_Exercise directions_.
Please list each line in the data below that contains the word “CURLY”.

_Collection entries_.
::::::::
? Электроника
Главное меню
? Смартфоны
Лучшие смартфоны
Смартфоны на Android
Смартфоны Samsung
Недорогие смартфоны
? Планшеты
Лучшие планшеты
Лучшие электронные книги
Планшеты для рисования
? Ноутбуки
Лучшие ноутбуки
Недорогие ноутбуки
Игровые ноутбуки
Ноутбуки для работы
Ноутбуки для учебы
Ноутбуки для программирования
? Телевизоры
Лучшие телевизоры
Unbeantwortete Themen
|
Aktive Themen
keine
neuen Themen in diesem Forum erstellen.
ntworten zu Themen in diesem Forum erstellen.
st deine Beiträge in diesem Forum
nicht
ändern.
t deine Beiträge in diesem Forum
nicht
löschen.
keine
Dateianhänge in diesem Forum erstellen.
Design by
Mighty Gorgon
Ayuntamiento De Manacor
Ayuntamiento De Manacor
::::::::
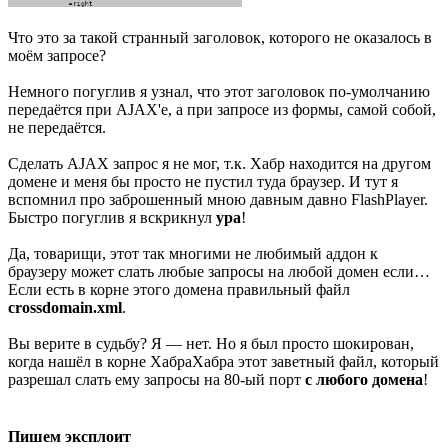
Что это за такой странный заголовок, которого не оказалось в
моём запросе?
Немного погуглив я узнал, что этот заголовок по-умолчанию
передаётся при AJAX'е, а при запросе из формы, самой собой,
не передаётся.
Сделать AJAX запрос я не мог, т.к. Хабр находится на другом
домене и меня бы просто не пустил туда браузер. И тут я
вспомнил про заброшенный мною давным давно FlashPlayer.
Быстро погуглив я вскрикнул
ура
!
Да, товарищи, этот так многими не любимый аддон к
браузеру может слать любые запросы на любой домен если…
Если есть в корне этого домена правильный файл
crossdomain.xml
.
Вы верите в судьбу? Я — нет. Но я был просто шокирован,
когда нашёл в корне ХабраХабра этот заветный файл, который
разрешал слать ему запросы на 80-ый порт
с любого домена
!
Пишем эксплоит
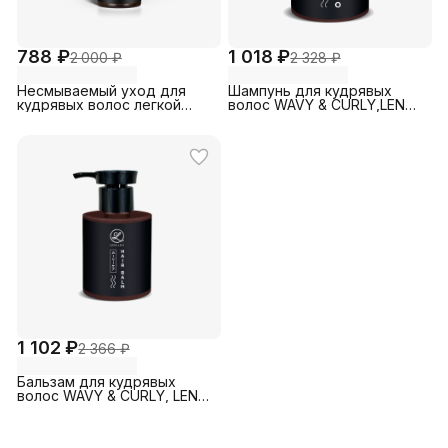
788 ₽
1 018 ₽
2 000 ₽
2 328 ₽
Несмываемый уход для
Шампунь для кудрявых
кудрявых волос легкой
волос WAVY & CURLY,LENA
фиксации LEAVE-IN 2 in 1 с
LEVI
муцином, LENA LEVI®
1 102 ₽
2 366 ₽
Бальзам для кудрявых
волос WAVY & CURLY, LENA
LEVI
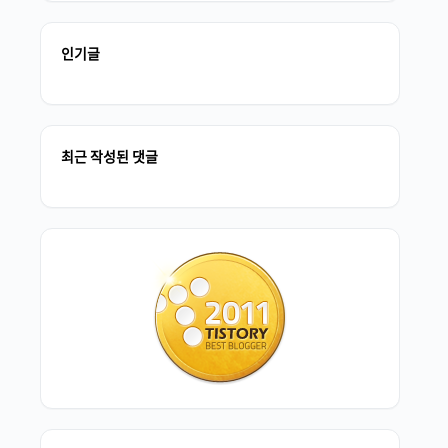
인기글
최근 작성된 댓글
::::::::
_Answer to this exercise_.
волос WAVY & CURLY,LENA
волос WAVY & CURLY, LENA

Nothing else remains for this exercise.